In those days a general election was like a competition between two hot-dog vendors on a boardwalk extending from right to left. Each had to move to the middle to maximize sales. (If one strayed too far left or right, the other would move beside him and take all sales on rest of the boardwalk.)

But this view is outdated. Nowadays, it’s the boardwalk versus the private jets on their way to the Hamptons.

The most powerful force in American politics today is anti-establishment fury at a system rigged by big corporations, Wall Street, and the super-wealthy.

If what Reich believes is correct, Clinton’s “safe” pick is not all that safe given the current state of the American electorate.
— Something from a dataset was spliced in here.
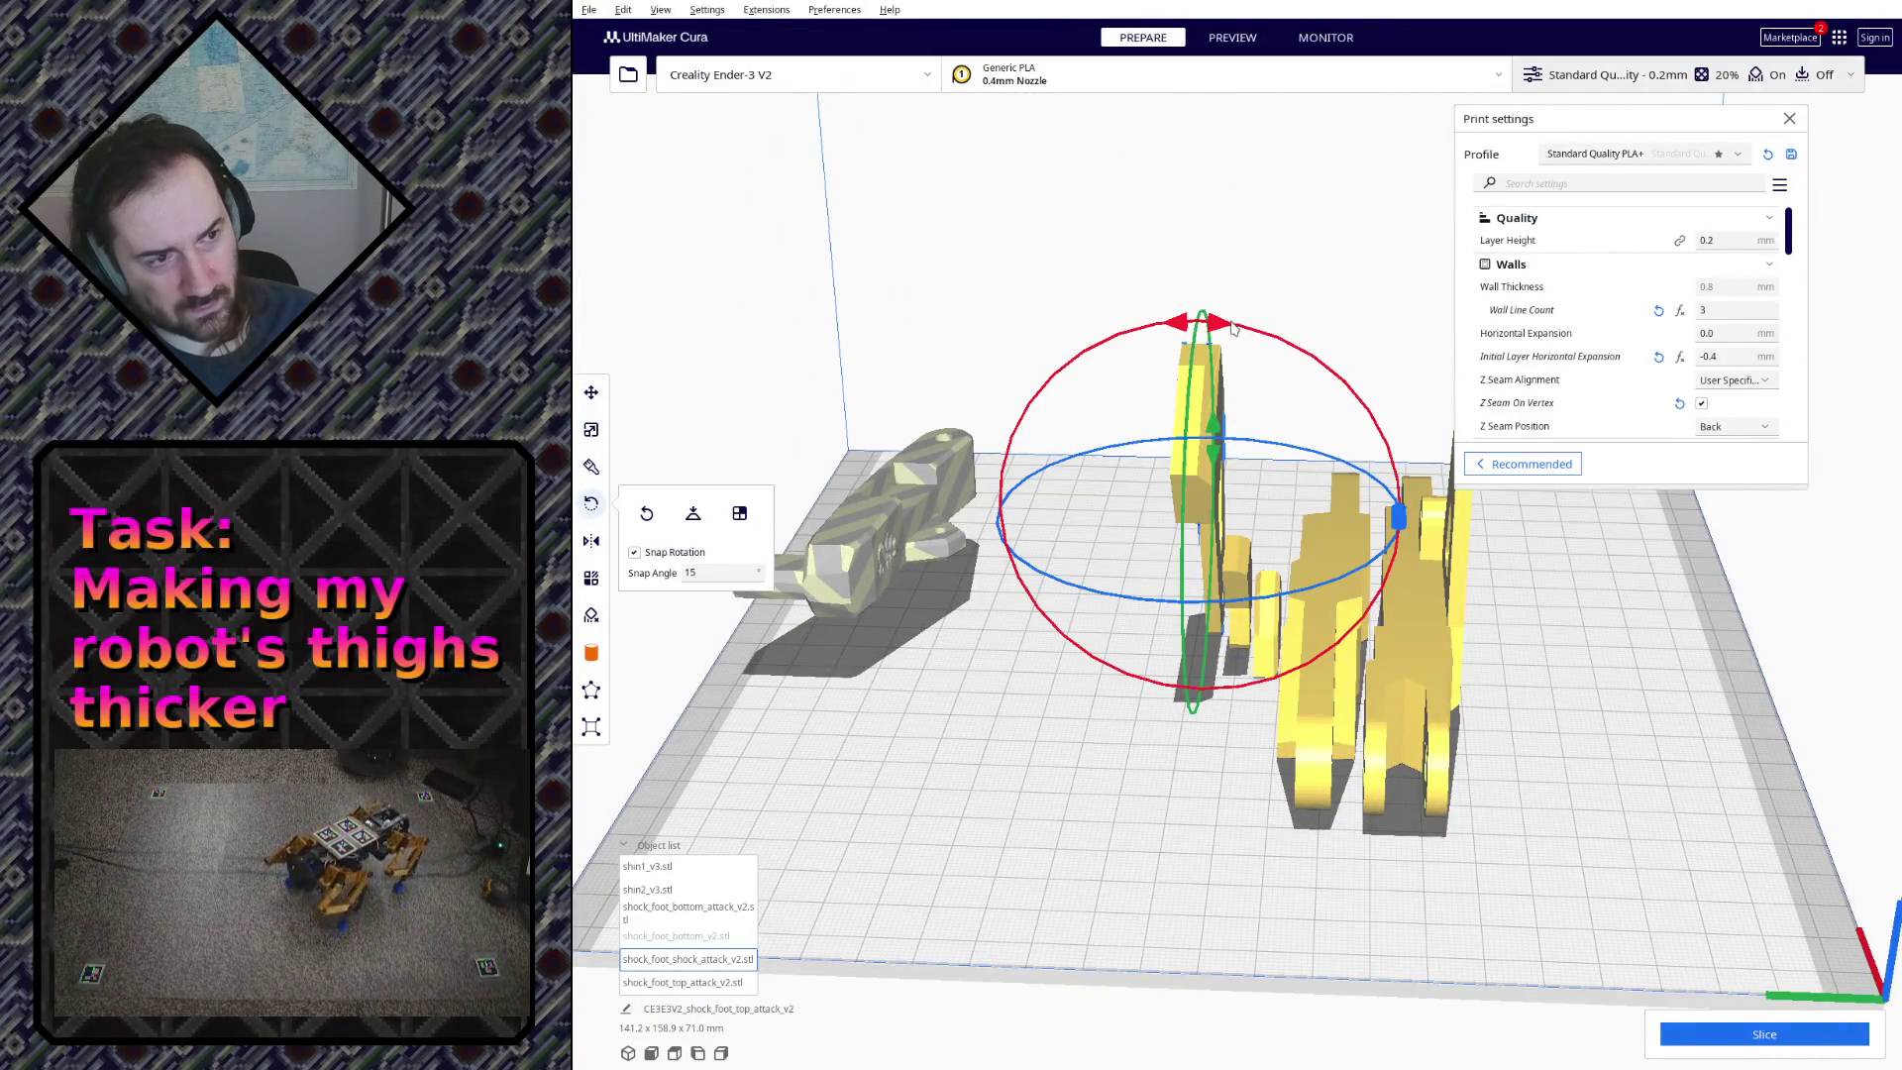
pyautogui.click(692, 513)
pyautogui.click(592, 393)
And now, because I feel compelled, let’s bring Ralph Nader back into the mix, and return to our main point. If, regarding the Republicans, we are taking Nader’s and Ted Cruz’s advice, and voting our conscience, rather than simply voting against Hillary Clinton, then Donald Trump, a man who preys on voters’ fear and hate, should never appear with an X on one’s ballot. If you don’t understand this by now, brother or sister, you’re reading the wrong blog. As for the Democrats, though, if you’re voting strategically for Clinton to Trump, then there is concern that you’re implicitly sanctioning their own bad behavior, in the form of arrogance, tone-deafness, and an unwillingness to play by the rules, and thereby thinking they’re in the right, or worse, that this much simply doesn’t matter. Under this assumption, the Democrats, like the Republicans, can turn around after the election and say, “Well, you voted for us.” In this scenario, give the Nader his due—we, as voters, will have lost all leverage in convincing both parties to reform to better reflect the wishes of their constituents.

Ultimately, when it comes to my advice for your vote, I’ve already been very clear that voting for Donald Trump—are you hearing this, Ben Carson?—is really making a deal with the Devil. However, if you’re voting for Hillary Clinton, more and more I’m convinced the only reason to do so is to choose the lesser of two evils, and even that seems likes a poor justification when the Democratic Party has seemingly done everything they can to screw the pooch on this election, and again, little to earn your vote. So, if you’re planning to “throw your vote away,” as the saying goes, and come November, give Jill Stein or Gary Johnson your consideration, maybe you’re not wrong. Maybe this is your chance to tell the Democratic and Republican Parties to clean up their act or else stick it where the sun doesn’t shine, to send a message that we deserve better. Either way, you can fire back at your critics and say—however condescendingly—”Well, I didn’t vote for either Clinton or Trump.” Besides, regardless, even if, like in 2000, the presidential race is as close as could be in 2016, when it comes to brass tacks, it won’t be Johnson or Stein which costs either side the election. It will be Donald Trump or Hillary Clinton who loses.